▶ _Task statement_: Please rewrite the entries below with "aplicación" swapped for "app" throughout, changing nothing else and leaving the pictures out of your answer.

▶ _Listed entries_:

⁂

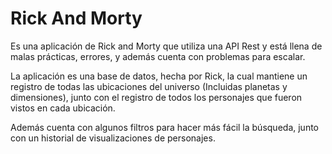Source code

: # Rick And Morty

Es una aplicación de Rick and Morty que utiliza una API Rest y está llena de malas prácticas, errores, y además cuenta con problemas para escalar.

La aplicación es una base de datos, hecha por Rick, la cual mantiene un registro de todas las ubicaciones del universo (Incluidas planetas y dimensiones), junto con el registro de todos los personajes que fueron vistos en cada ubicación. 

Además cuenta con algunos filtros para hacer más fácil la búsqueda, junto con un historial de visualizaciones de personajes.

⁂

▶ _Written answer_:
Source code

: # Rick And Morty

Es una app de Rick and Morty que utiliza una API Rest y está llena de malas prácticas, errores, y además cuenta con problemas para escalar.

La app es una base de datos, hecha por Rick, la cual mantiene un registro de todas las ubicaciones del universo (Incluidas planetas y dimensiones), junto con el registro de todos los personajes que fueron vistos en cada ubicación. 

Además cuenta con algunos filtros para hacer más fácil la búsqueda, junto con un historial de visualizaciones de personajes.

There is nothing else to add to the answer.